Once certification of a set of data loads or controlled batches is complete, take image copies to re-baseline the database. Similarly, source systems should take image copies of their data to facilitate reconciliation. Quality and integrity issues are often found at this point, and restoring back to a certified copy will enable more efficient testing.
One of the key questions to ask regarding these findings is whether to repair the data or reload. If a data anomaly is the result of a flaw in the ETL logic, then a business typically should make the ETL change and reload the data or run a script to correct it. Investigate the source system for database schema changes. Once the database structure changes, analyze the impact of the changes and modify any impacted tests.
While your response will depend on the degree of severity, it is good practice to make a determination up front as to the general rules regarding such events—another reason to have data stewardship.

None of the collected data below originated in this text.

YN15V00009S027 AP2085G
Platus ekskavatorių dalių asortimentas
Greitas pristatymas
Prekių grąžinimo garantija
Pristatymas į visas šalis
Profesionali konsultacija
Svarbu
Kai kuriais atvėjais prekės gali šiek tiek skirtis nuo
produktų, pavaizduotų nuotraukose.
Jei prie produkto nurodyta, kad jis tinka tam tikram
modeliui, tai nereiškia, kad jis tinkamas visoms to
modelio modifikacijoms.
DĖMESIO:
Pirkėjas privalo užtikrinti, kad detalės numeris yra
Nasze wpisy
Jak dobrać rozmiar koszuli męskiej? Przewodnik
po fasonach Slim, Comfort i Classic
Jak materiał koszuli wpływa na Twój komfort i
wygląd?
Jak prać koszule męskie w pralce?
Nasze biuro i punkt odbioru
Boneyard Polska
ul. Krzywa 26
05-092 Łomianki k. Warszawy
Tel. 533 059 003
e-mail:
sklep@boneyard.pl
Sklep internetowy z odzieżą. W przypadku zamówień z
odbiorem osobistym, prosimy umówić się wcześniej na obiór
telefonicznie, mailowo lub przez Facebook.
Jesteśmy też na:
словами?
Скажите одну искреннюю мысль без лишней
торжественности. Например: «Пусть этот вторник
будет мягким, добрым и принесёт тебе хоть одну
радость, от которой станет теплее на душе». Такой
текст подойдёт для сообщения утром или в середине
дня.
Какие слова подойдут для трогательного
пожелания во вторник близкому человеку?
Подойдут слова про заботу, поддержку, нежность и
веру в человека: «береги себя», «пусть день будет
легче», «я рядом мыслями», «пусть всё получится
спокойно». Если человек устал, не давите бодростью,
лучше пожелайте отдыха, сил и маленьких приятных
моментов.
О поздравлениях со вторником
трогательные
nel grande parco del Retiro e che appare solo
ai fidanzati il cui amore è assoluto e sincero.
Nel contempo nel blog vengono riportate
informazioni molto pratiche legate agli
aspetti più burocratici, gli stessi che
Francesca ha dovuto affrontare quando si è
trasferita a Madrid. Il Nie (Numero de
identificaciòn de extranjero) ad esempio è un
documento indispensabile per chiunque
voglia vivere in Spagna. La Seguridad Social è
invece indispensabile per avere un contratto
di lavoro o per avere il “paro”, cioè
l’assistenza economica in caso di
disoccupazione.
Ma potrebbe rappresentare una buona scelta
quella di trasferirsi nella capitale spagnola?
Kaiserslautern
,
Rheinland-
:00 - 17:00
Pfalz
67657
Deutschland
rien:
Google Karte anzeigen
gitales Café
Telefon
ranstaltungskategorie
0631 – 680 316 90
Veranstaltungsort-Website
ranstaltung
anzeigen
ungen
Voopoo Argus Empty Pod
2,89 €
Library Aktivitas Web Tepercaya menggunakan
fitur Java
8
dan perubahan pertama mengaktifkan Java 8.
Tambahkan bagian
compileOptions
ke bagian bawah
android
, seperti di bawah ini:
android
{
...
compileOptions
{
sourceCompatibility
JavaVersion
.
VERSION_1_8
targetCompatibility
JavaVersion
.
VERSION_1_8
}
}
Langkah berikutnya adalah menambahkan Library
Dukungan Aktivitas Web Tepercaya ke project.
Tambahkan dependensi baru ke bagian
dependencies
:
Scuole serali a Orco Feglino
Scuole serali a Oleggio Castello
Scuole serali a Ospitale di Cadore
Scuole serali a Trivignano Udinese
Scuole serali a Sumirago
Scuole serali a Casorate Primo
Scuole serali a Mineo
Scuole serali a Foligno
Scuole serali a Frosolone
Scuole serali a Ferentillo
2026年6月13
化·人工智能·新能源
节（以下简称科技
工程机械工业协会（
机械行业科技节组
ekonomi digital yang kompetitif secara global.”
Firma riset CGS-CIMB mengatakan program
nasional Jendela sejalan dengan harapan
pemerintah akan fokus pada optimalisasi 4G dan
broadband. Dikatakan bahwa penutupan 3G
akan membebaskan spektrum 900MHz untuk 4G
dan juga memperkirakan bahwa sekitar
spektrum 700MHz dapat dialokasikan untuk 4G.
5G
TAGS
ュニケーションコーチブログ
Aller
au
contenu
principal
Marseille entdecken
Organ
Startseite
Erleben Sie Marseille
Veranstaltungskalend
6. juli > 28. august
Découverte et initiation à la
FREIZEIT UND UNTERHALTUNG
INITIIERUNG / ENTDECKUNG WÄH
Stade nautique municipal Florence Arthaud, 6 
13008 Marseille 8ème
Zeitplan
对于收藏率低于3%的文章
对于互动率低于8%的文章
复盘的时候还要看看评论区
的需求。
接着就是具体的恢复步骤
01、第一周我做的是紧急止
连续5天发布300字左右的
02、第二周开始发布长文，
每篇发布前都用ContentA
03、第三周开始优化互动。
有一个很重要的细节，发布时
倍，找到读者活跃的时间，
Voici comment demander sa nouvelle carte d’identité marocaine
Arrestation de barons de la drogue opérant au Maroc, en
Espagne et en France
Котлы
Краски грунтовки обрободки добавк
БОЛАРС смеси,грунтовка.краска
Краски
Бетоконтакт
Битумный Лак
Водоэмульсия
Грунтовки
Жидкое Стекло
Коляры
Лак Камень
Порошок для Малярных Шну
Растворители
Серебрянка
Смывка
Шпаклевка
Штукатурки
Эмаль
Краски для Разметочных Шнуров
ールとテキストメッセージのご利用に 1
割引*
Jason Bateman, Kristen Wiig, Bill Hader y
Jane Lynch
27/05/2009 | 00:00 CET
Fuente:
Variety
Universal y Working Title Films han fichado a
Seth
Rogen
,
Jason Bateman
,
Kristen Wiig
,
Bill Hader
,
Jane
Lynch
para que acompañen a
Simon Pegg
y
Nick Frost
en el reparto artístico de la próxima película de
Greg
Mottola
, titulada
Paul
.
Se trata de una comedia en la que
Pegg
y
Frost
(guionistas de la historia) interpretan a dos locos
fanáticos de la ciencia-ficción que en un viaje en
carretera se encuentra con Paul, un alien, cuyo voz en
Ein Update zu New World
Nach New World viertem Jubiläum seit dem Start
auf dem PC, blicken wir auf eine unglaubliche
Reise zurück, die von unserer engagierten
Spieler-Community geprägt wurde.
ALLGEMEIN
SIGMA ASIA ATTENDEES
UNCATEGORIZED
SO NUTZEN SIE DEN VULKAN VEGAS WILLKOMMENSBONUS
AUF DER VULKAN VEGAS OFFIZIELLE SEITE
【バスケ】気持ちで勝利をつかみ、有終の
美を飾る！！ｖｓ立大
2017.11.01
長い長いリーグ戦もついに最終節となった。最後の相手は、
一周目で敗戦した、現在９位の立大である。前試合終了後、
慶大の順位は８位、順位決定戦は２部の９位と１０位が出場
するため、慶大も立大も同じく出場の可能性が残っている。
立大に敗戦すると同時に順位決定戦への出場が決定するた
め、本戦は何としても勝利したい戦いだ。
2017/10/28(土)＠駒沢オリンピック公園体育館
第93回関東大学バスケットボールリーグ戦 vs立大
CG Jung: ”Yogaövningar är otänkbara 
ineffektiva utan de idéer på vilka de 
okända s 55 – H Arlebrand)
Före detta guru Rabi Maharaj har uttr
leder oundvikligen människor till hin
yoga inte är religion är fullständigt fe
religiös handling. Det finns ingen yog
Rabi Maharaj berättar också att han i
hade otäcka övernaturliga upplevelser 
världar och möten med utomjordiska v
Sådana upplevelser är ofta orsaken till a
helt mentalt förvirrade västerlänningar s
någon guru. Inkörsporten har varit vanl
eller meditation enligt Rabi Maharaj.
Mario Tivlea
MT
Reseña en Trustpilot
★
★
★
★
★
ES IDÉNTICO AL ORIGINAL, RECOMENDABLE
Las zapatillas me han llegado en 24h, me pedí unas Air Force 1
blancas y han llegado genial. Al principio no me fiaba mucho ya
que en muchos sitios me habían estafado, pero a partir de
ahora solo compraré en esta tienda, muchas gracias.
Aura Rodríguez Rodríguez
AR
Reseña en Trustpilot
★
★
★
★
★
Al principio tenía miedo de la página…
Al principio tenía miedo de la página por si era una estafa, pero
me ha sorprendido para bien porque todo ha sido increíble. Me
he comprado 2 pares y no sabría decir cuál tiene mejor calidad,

Testing that the data has transformed according to specifications and business rules can be complicated. Depending on how well an application was designed, data can go through several transformations in the transaction lifecycle. Once initial testing is completed, create a first load of data for validation testing. This is necessary, as the reports that the end-users will use to validate will contain the same data. It is prudent to consider the need for several years of data, so you should decide how far back you should go. Play close attention to year-end processing and reporting, as there could be some skeletons in those closets, as well.
How Much Data?
There are many different answers to this question. One is to approach the level of data under test that will be used for the BI process as the end goal. It is the data supporting the entire enterprise. Whatever the grouping will be—line of business, portfolio, business critical, etc.—start with a baseline of data, know the business’s relationships, and build tests that control complexity, variables, and size. Also, try to obtain production reports from the source systems to validate baseline data and facilitate comparison.